## INSTRUCTION
Copy the entries exactly, leaving out nothing.

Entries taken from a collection
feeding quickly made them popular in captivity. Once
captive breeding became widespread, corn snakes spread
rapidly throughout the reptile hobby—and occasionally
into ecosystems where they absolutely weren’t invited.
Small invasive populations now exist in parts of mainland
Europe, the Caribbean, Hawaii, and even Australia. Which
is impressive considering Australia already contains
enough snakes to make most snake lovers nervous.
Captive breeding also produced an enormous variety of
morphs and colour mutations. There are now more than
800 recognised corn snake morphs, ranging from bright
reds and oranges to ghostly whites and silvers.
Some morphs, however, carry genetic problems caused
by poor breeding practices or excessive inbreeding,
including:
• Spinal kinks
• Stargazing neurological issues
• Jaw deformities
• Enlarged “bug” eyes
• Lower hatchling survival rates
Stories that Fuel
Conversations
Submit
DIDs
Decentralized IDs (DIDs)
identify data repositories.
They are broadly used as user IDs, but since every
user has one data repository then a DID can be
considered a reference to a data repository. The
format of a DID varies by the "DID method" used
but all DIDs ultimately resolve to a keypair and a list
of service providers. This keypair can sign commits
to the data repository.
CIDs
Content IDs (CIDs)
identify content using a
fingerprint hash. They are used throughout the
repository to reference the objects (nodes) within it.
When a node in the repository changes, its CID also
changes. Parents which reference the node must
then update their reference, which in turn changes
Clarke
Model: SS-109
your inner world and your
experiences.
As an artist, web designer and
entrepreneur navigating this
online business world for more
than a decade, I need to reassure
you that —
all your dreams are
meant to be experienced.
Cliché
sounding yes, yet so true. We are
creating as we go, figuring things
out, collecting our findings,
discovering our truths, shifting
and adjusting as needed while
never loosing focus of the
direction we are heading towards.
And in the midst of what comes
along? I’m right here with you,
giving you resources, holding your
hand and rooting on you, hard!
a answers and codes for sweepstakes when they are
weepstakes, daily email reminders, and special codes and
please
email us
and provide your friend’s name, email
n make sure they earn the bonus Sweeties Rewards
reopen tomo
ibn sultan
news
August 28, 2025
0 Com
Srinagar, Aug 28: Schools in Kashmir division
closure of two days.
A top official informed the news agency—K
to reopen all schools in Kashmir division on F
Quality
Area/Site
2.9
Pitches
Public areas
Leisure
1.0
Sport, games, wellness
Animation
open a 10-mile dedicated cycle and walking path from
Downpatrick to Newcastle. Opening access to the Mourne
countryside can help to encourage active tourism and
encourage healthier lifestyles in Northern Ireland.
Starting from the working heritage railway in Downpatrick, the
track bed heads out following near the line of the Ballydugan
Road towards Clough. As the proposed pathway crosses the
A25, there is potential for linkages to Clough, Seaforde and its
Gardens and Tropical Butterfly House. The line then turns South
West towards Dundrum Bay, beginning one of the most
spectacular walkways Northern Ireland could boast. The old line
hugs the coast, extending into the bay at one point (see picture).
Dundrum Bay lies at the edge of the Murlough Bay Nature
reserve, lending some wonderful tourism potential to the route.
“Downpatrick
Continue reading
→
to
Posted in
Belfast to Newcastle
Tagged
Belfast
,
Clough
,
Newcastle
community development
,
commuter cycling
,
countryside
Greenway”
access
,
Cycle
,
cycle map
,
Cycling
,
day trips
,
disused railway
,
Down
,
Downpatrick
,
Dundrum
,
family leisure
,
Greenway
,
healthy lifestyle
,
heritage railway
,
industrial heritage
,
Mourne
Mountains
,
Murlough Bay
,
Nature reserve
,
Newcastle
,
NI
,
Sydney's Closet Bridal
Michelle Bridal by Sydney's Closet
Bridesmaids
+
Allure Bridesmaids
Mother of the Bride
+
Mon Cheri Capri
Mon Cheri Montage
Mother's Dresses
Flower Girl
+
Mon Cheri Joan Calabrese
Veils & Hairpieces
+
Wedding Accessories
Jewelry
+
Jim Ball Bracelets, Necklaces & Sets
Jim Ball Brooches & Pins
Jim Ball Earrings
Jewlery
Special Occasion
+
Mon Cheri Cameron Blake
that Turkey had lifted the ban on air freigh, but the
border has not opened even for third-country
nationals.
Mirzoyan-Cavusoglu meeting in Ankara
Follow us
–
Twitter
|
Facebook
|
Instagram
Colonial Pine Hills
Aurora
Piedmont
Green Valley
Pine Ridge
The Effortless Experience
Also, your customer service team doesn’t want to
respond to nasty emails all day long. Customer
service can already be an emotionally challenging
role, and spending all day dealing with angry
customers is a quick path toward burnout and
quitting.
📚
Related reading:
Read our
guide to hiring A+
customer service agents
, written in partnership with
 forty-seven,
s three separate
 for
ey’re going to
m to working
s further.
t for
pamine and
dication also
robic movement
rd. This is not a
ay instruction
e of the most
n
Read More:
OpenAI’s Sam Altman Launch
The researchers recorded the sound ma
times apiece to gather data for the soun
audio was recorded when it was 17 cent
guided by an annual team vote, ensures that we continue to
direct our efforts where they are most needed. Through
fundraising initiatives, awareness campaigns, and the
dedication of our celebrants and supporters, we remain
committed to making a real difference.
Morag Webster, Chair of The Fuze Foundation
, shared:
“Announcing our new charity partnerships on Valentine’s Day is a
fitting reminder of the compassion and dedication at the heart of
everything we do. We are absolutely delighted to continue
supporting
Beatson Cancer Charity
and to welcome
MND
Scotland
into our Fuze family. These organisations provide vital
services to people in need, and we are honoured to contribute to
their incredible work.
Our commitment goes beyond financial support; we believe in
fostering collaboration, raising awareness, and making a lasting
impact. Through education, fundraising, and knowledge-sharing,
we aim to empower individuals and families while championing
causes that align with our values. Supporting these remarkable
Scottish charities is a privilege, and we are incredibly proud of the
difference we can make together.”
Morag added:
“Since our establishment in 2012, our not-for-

## ANSWER TO THIS EXERCISE
feeding quickly made them popular in captivity. Once
captive breeding became widespread, corn snakes spread
rapidly throughout the reptile hobby—and occasionally
into ecosystems where they absolutely weren’t invited.
Small invasive populations now exist in parts of mainland
Europe, the Caribbean, Hawaii, and even Australia. Which
is impressive considering Australia already contains
enough snakes to make most snake lovers nervous.
Captive breeding also produced an enormous variety of
morphs and colour mutations. There are now more than
800 recognised corn snake morphs, ranging from bright
reds and oranges to ghostly whites and silvers.
Some morphs, however, carry genetic problems caused
by poor breeding practices or excessive inbreeding,
including:
• Spinal kinks
• Stargazing neurological issues
• Jaw deformities
• Enlarged “bug” eyes
• Lower hatchling survival rates
Stories that Fuel
Conversations
Submit
DIDs
Decentralized IDs (DIDs)
identify data repositories.
They are broadly used as user IDs, but since every
user has one data repository then a DID can be
considered a reference to a data repository. The
format of a DID varies by the "DID method" used
but all DIDs ultimately resolve to a keypair and a list
of service providers. This keypair can sign commits
to the data repository.
CIDs
Content IDs (CIDs)
identify content using a
fingerprint hash. They are used throughout the
repository to reference the objects (nodes) within it.
When a node in the repository changes, its CID also
changes. Parents which reference the node must
then update their reference, which in turn changes
Clarke
Model: SS-109
your inner world and your
experiences.
As an artist, web designer and
entrepreneur navigating this
online business world for more
than a decade, I need to reassure
you that —
all your dreams are
meant to be experienced.
Cliché
sounding yes, yet so true. We are
creating as we go, figuring things
out, collecting our findings,
discovering our truths, shifting
and adjusting as needed while
never loosing focus of the
direction we are heading towards.
And in the midst of what comes
along? I’m right here with you,
giving you resources, holding your
hand and rooting on you, hard!
a answers and codes for sweepstakes when they are
weepstakes, daily email reminders, and special codes and
please
email us
and provide your friend’s name, email
n make sure they earn the bonus Sweeties Rewards
reopen tomo
ibn sultan
news
August 28, 2025
0 Com
Srinagar, Aug 28: Schools in Kashmir division
closure of two days.
A top official informed the news agency—K
to reopen all schools in Kashmir division on F
Quality
Area/Site
2.9
Pitches
Public areas
Leisure
1.0
Sport, games, wellness
Animation
open a 10-mile dedicated cycle and walking path from
Downpatrick to Newcastle. Opening access to the Mourne
countryside can help to encourage active tourism and
encourage healthier lifestyles in Northern Ireland.
Starting from the working heritage railway in Downpatrick, the
track bed heads out following near the line of the Ballydugan
Road towards Clough. As the proposed pathway crosses the
A25, there is potential for linkages to Clough, Seaforde and its
Gardens and Tropical Butterfly House. The line then turns South
West towards Dundrum Bay, beginning one of the most
spectacular walkways Northern Ireland could boast. The old line
hugs the coast, extending into the bay at one point (see picture).
Dundrum Bay lies at the edge of the Murlough Bay Nature
reserve, lending some wonderful tourism potential to the route.
“Downpatrick
Continue reading
→
to
Posted in
Belfast to Newcastle
Tagged
Belfast
,
Clough
,
Newcastle
community development
,
commuter cycling
,
countryside
Greenway”
access
,
Cycle
,
cycle map
,
Cycling
,
day trips
,
disused railway
,
Down
,
Downpatrick
,
Dundrum
,
family leisure
,
Greenway
,
healthy lifestyle
,
heritage railway
,
industrial heritage
,
Mourne
Mountains
,
Murlough Bay
,
Nature reserve
,
Newcastle
,
NI
,
Sydney's Closet Bridal
Michelle Bridal by Sydney's Closet
Bridesmaids
+
Allure Bridesmaids
Mother of the Bride
+
Mon Cheri Capri
Mon Cheri Montage
Mother's Dresses
Flower Girl
+
Mon Cheri Joan Calabrese
Veils & Hairpieces
+
Wedding Accessories
Jewelry
+
Jim Ball Bracelets, Necklaces & Sets
Jim Ball Brooches & Pins
Jim Ball Earrings
Jewlery
Special Occasion
+
Mon Cheri Cameron Blake
that Turkey had lifted the ban on air freigh, but the
border has not opened even for third-country
nationals.
Mirzoyan-Cavusoglu meeting in Ankara
Follow us
–
Twitter
|
Facebook
|
Instagram
Colonial Pine Hills
Aurora
Piedmont
Green Valley
Pine Ridge
The Effortless Experience
Also, your customer service team doesn’t want to
respond to nasty emails all day long. Customer
service can already be an emotionally challenging
role, and spending all day dealing with angry
customers is a quick path toward burnout and
quitting.
📚
Related reading:
Read our
guide to hiring A+
customer service agents
, written in partnership with
 forty-seven,
s three separate
 for
ey’re going to
m to working
s further.
t for
pamine and
dication also
robic movement
rd. This is not a
ay instruction
e of the most
n
Read More:
OpenAI’s Sam Altman Launch
The researchers recorded the sound ma
times apiece to gather data for the soun
audio was recorded when it was 17 cent
guided by an annual team vote, ensures that we continue to
direct our efforts where they are most needed. Through
fundraising initiatives, awareness campaigns, and the
dedication of our celebrants and supporters, we remain
committed to making a real difference.
Morag Webster, Chair of The Fuze Foundation
, shared:
“Announcing our new charity partnerships on Valentine’s Day is a
fitting reminder of the compassion and dedication at the heart of
everything we do. We are absolutely delighted to continue
supporting
Beatson Cancer Charity
and to welcome
MND
Scotland
into our Fuze family. These organisations provide vital
services to people in need, and we are honoured to contribute to
their incredible work.
Our commitment goes beyond financial support; we believe in
fostering collaboration, raising awareness, and making a lasting
impact. Through education, fundraising, and knowledge-sharing,
we aim to empower individuals and families while championing
causes that align with our values. Supporting these remarkable
Scottish charities is a privilege, and we are incredibly proud of the
difference we can make together.”
Morag added:
“Since our establishment in 2012, our not-for-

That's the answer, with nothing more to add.